Anna ist genauso eine Gestalt – anfangs ein Junkie aus der Gosse, fast schon gebrochen, und dann so tödlich wie das schärfste Sushi-Messer. Warum diese Wandlung? Ganz einfach: Anna ist eine Russin, und natürlich wird sie vom KGB rekrutiert, denn viele Alternativen bieten sich ihr nicht. Einmal KGB, immer KGB, das soll sich dann später als determinierte Zukunft erweisen, obwohl Anna schon fest damit gerechnet hat, nach 5 Jahren „frei“ zu sein. Frei ist die gertenschlanke Blondine nämlich noch nie gewesen – und umso mehr ist der Drang nach Selbstbestimmung a la longue ein kaum zu unterdrückender. Und nachdem sie auftragskillend und durchaus blutig durch Paris zieht, sind die späteren Leichen, die ihren Weg pflastern, unwillkommene Hindernisse, die ihren Ambitionen im Weg stehen. Und außerdem gibt es da noch Liebhaber sowohl beim amerikanischen als auch russischen Geheimdienst.

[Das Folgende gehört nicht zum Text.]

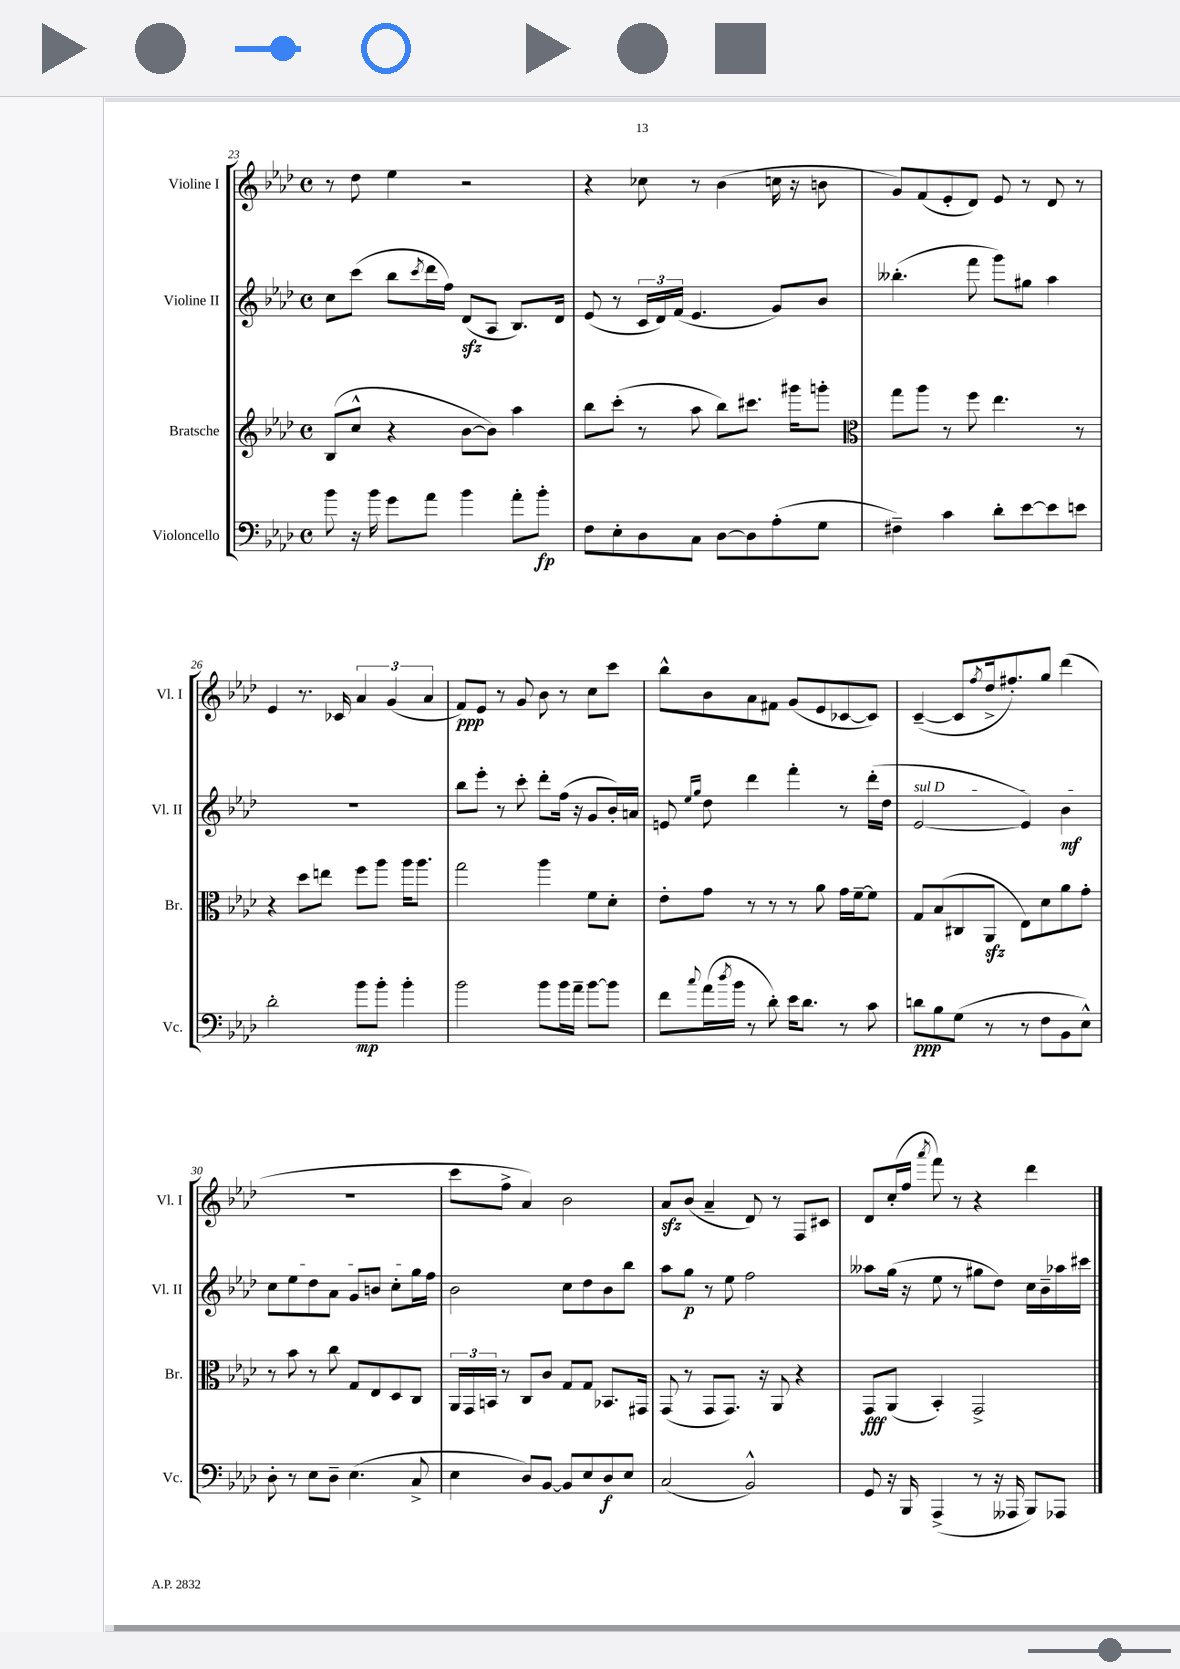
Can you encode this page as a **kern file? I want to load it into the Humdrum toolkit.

**kern	**dynam	**kern	**dynam	**kern	**dynam	**kern	**dynam
*part4	*part4	*part3	*part3	*part2	*part2	*part1	*part1
*staff4	*staff4	*staff3	*staff3	*staff2	*staff2	*staff1	*staff1
*I"Violoncello	*	*I"Bratsche	*	*I"Violine II	*	*I"Violine I	*
*I'Vc.	*	*I'Br.	*	*I'Vl. II	*	*I'Vl. I	*
*clefF4	*	*clefG2	*	*clefG2	*	*clefG2	*
*k[b-e-a-d-]	*	*k[b-e-a-d-]	*	*k[b-e-a-d-]	*	*k[b-e-a-d-]	*
*M4/4	*	*M4/4	*	*M4/4	*	*M4/4	*
*met(c)	*	*met(c)	*	*met(c)	*	*met(c)	*
=23	=23	=23	=23	=23	=23	=23	=23
8b-\	.	(8B-/L	.	8cc\L	.	8r	.
16r	.	8cc^^/J	.	(8ccc\J	.	8dd-\	.
16b-\	.	.	.	.	.	.	.
8g\L	.	4r	.	8bb-\L	.	4ee-\	.
.	.	.	.	8qccc/	.	.	.
8a-\J	.	.	.	16ddd-\L	.	.	.
.	.	.	.	16ff\JJ)	.	.	.
4b-\	.	[8b-\L	.	(8d-zz/L	.	2r	.
.	.	8b-\J])	.	8A-/J	.	.	.
8a-'\L	.	4aa-\	.	8.B-/L)	.	.	.
8b-'\J	fp	.	.	.	.	.	.
.	.	.	.	16d-/Jk	.	.	.
=24	=24	=24	=24	=24	=24	=24	=24
8F\L	.	8bb-\L	.	(8e-/	.	4r	.
8E-'\	.	(8ccc'\J	.	8r	.	.	.
8D-\	.	8r	.	24c/LL	.	8cc-X\	.
.	.	.	.	24d-/)	.	.	.
.	.	.	.	(24f/JJ	.	.	.
8C\J	.	8aa-\	.	4.e-/	.	8r	.
[8D-\L	.	8bb-\L)	.	.	.	(4b-\	.
8D-\]	.	8.ccc#X\J	.	.	.	.	.
(8A-'\	.	.	.	8g/L)	.	16ccn\	.
.	.	16ggg#X\KL	.	.	.	16r	.
8G\J	.	8gggn'\J	.	8b-/J	.	8bn\	.
=25	=25	=25	=25	=25	=25	=25	=25
*	*	*clefC3	*	*	*	*	*
4F#X~\)	.	8gg\L	.	(4.bb--X'\	.	8g/L)	.
.	.	8aa-\J	.	.	.	(8f/	.
4c\	.	8r	.	.	.	8e-'/	.
.	.	8ff\	.	8fff\	.	8d-/J)	.
8d-'\L	.	4.ee-\	.	8ggg\L)	.	8e-/	.
[8e-\	.	.	.	8gg#X\J	.	8r	.
8e-\]	.	.	.	4aa-\	.	8d-/	.
8en\J	.	8r	.	.	.	8r	.
!!LO:LB:g=z
=26	=26	=26	=26	=26	=26	=26	=26
2d-'\	.	4r	.	1r	.	4e-/	.
.	.	8dd-\L	.	.	.	8.r	.
.	.	8een\J	.	.	.	.	.
.	.	.	.	.	.	16c-X/	.
8b-\L	mp	8ff\L	.	.	.	6a-/	.
8b-'\J	.	8aa-\J	.	.	.	.	.
.	.	.	.	.	.	(6g/	.
4b-'\	.	16aa-\KL	.	.	.	.	.
.	.	8.aa-\J	.	.	.	.	.
.	.	.	.	.	.	6a-/	.
=27	=27	=27	=27	=27	=27	=27	=27
2b-\	.	2gg\	.	8bb-\L	.	8f/L)	ppp
.	.	.	.	8eee-'\J	.	8e-/J	.
.	.	.	.	8r	.	8r	.
.	.	.	.	8ccc'\	.	8g/	.
8b-\L	.	4aa-\	.	8ddd-'\L	.	8b-\	.
16b-\L	.	.	.	(16ff\Jk	.	8r	.
16a-~\JJ	.	.	.	16r	.	.	.
[8b-\L	.	8f\L	.	8g/L	.	8cc\L	.
8b-\J]	.	8d-'\J	.	16b-'/L)	.	8ccc\J	.
.	.	.	.	16an/JJ	.	.	.
=28	=28	=28	=28	=28	=28	=28	=28
8f\L	.	8e-'\L	.	8en/	.	8bb-^^\L	.
.	.	.	.	16qqee-/LL	.	.	.
8qqcc/	.	.	.	16qqgg/JJ	.	.	.
(16a-\L	.	8g\J	.	8dd-\	.	8b-\	.
8qdd-/	.	.	.	.	.	.	.
16b-\JJ	.	.	.	.	.	.	.
8r	.	8r	.	4ddd-\	.	8a-\	.
8d-'\)	.	8r	.	.	.	8f#X\J	.
16e-\KL	.	8r	.	4fff'\	.	(8g/L	.
8.d-\J	.	.	.	.	.	.	.
.	.	8a-\	.	.	.	8e-/	.
8r	.	16g\LL	.	8r	.	[8c-X/	.
.	.	[16f~\J	.	.	.	.	.
8c\	.	8f\J]	.	(16ddd-'\LL	.	8c-/J])	.
.	.	.	.	16dd-\JJ	.	.	.
=29	=29	=29	=29	=29	=29	=29	=29
!	!	!	!	!LO:TX:a:i:t=sul D	!	!	!
8dn\L	ppp	8G/L	.	[2e-/	.	([4c~/	.
8B-\	.	(8B-/	.	.	.	.	.
(8G\J	.	8C#X/	.	.	.	8c/L]	.
.	.	.	.	.	.	8qff/	.
8r	.	8AA-zz/J	.	.	.	16dd-^/k	.
.	.	.	.	.	.	8.ff#X'/)	.
8r	.	8E-\L)	.	4e-/])	.	.	.
8F\L	.	8d-\	.	.	.	8gg/J	.
8BB-\	.	8a-\	.	4b-\	mf	(4ddd-\	.
8E-^^\J)	.	8g'\J	.	.	.	.	.
!!LO:LB:g=z
=30	=30	=30	=30	=30	=30	=30	=30
8D-'\	.	8r	.	8cc\L	.	1r	.
8r	.	8b-\	.	8ee-\	.	.	.
8E-\L	.	8r	.	8dd-\	.	.	.
8D-~\J	.	8cc\	.	8a-\J	.	.	.
(4.E-\	.	8G/L	.	8g/L	.	.	.
.	.	8E-/	.	8bn/J	.	.	.
.	.	8D-/	.	8cc'\L	.	.	.
8C^/	.	8C/J	.	16gg\L	.	.	.
.	.	.	.	16ff\JJ	.	.	.
=31	=31	=31	=31	=31	=31	=31	=31
4E-\	.	24AA-/LL	.	2b-\	.	8ccc\L	.
.	.	24GG/	.	.	.	.	.
.	.	24BBn/JJ	.	.	.	.	.
.	.	8r	.	.	.	8ff^\J	.
8D-/L)	.	8C/L	.	.	.	4a-/)	.
[8BB-/J	.	8c/J	.	.	.	.	.
8BB-/L]	.	8G/L	.	8cc\L	.	2b-\	.
8E-/	.	8G/J	.	8dd-\	.	.	.
8D-/	f	8.BB-X/L	.	8b-\	.	.	.
8E-/J	.	.	.	8bb-\J	.	.	.
.	.	16GG#X/Jk	.	.	.	.	.
=32	=32	=32	=32	=32	=32	=32	=32
(2C/	.	(8GG/	.	8aa-\L	.	8a-zz/L	.
.	.	8r	.	8gg\J	p	(8b-/J	.
.	.	8GG/L	.	8r	.	4a-~/	.
.	.	8.GG/J)	.	8ee-\	.	.	.
2BB-^^/)	.	.	.	2ff\	.	8d-/)	.
.	.	16r	.	.	.	.	.
.	.	8AA-/	.	.	.	8r	.
.	.	4r	.	.	.	8F/L	.
.	.	.	.	.	.	8c#X/J	.
=33	=33	=33	=33	=33	=33	=33	=33
8GG/	.	8GG/L	fff	8aa--X\L	.	8d-/L	.
16r	.	(8AA-/J	.	(16gg\Jk	.	(16cc'/L	.
16BBB-/	.	.	.	16r	.	16ff/JJ	.
.	.	.	.	.	.	8qaaa-/	.
(4AAA-^/	.	4BB-'/)	.	8ee-\	.	8fff\)	.
.	.	.	.	8r	.	8r	.
8r	.	2GG^/	.	8gg#X\L	.	4r	.
16r	.	.	.	8dd-\J)	.	.	.
16AAA--X/	.	.	.	.	.	.	.
8BBB-/L)	.	.	.	16cc\LL	.	4ddd-\	.
.	.	.	.	16b-~\	.	.	.
8AAA-X/J	.	.	.	16aa-X\	.	.	.
.	.	.	.	16ccc#X\JJ	.	.	.
==	==	==	==	==	==	==	==
*-	*-	*-	*-	*-	*-	*-	*-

Was Luc Besson schon des Öfteren erzählt hat, wärmt er neu auf: die eingangs erwähnte Mär der Femme fatale gegen die tumbe, sinistere Männerwelt. Was Luc Besson aber neu erzählt, ist der Connex zum fast schon autobiographischen Ursprung seiner Hauptfigur – die Welt des Model-Biz. Schon wähnt man sich in einer Ausgabe von Germanys Next Top-Model und rechnet damit, dass Heidi Klum jeden Moment um die Ecke stakst. Die Fotografen sind allesamt die größten Arschlöcher unter dem Blitzlicht, und die Mädels leben alle zusammengepfercht in einer heruntergekommenen WG als wären sie Opfer ruchloser Menschenhändler. Natürlich trägt Luc Besson dick auf, hat nicht die geringste Lust zu differenzieren und kleistert seinen Film mit ordentlich deckenden Fingerfarben zu. Nichtsdestotrotz: Anna ist dennoch gelungen. Ein Thriller auf Zug, der keine Gefangenen macht und mich mehr besticht als David Leitchs Killerthriller Atomic Blonde mit Charlize Theron. Musikalische Ohrwürmer sind bestens platziert und Sasha Luss kann man schauspieltechnisch überhaupt nichts vorwerfen – ganz im Gegenteil. Keine Frage, vieles war bereits in unzähligen anderen Filmen Thema, doch wie gesagt: Der Aspekt des metzelnden Models und die alles andere als chronologische, zersplitterte Erzählweise, die zwischen den Zeiten hin und her pendelt wie die wechselnden Fronten in diesem Projektil-Märchen und dabei einfach nicht erlaubt, dass sich der Plot erraten lässt, lassen Bessons aktuelle Lustwandelei rund um Kreml und Eiffelturm zielgenau punkten.